Alibaba has just released a powerful open sourced text to speech system, Qwen3-TTS, designed for speed, fidelity and global accessibility. It represents a significant upgrade in speech synthesis technology by focusing on preserving the “soul” of speech like emotion and environment without sacrificing performance.
Qwen3-TTS has efficient encoding – Using the Qwen3-TTS-Tokenizer-12Hz, the system compresses speech signals into a robust representation that retains tone, rhythm emotion and acoustic environment features.
Qwen3-TTS has dual track modelling, an architecture that allows for bidirectional streaming. Te system can produce the first packet of audio just by analysing a single character, making it almost instantaneous.
Qwen3- TTS uses high fidelity reconstruction. Unlike many modern systems that rely on heavy Diffusion Transformers (DiT), Qwen3 uses a light weight non-DiT architecture, to achieve high fidelity audio with minimal latency.
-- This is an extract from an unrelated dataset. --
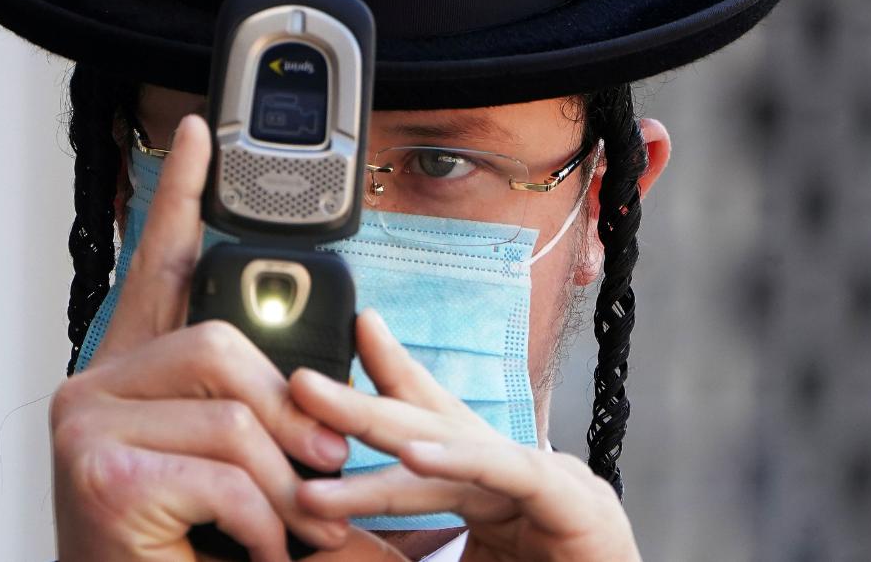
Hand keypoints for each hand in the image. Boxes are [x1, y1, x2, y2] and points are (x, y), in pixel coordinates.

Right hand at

Qwen3-TTS has multi-lingual support, supporting up to 10 different languages (English, Chinese, Japanese, European languages) and various dialects. The model understands context,adapting its rhythm and emotional expression based on the text’s meaning and specific user instructions. The Qwen3-TTS is highly robust, it is highly resistant to noise in the input text, ensuring a smooth audio file even if the text is messy.
The series is available in 2 different open source versions, 1.7B Model and 0.6B Model. The 1.7B model is the flagship version, offering maximum control and peak audio performance. The 0.6B model is a streamlined version optimized for efficiency while maintaining high quality.